Aristotle famously contends that every physical object is a compound of matter and form. This doctrine has been dubbed “hylomorphism”, a portmanteau of the Greek words for matter (hulê) and form (eidos or morphê). Highly influential in the development of Medieval philosophy, Aristotle’s hylomorphism has also enjoyed something of a renaissance in contemporary metaphysics.
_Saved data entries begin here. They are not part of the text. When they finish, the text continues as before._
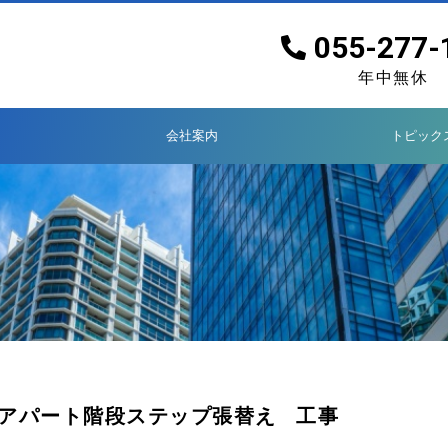
055-277-
年中無休
会社案内
トピック
段ステップ張替え 工事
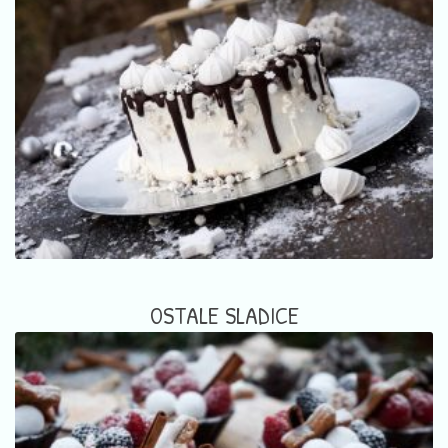
OSTALE SLADICE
While the basic idea of hylomorphism is easy to grasp, much remains unclear beneath the surface. Aristotle introduces matter and form, in the Physics, to account for changes in the natural world, where he is particularly interested in explaining how substances come into existence even though, as he maintains, there is no generation ex nihilo, that is that nothing comes from nothing. In this connection, he develops a general hylomorphic framework, which he then extends by putting it to work in a variety of contexts. For example, he deploys it in his Metaphysics, where he argues that form is what unifies some matter into a single object, the compound of the two; he appeals to it in his De Anima, by treating soul and body as a special case of form and matter and by analyzing perception as the reception of form without matter; and he suggests in the Politics that a constitution is the form of a polis and the citizens its matter, partly on the grounds that the constitution serves to unify the body politic.
Hylomorphism thus finds a range of applications across Aristotle’s corpus. This entry focuses on its genesis and development in the Physics and Metaphysics, in order to characterize and assess its fundamental features and core commitments. There is in any case already a considerable controversy at this basic level about what Aristotle means by matter and form: what precisely they are, how they are related to one another, how Aristotle intends to marshal arguments in support of them, and how best to deal with reasonable objections to their metaphysical consequences.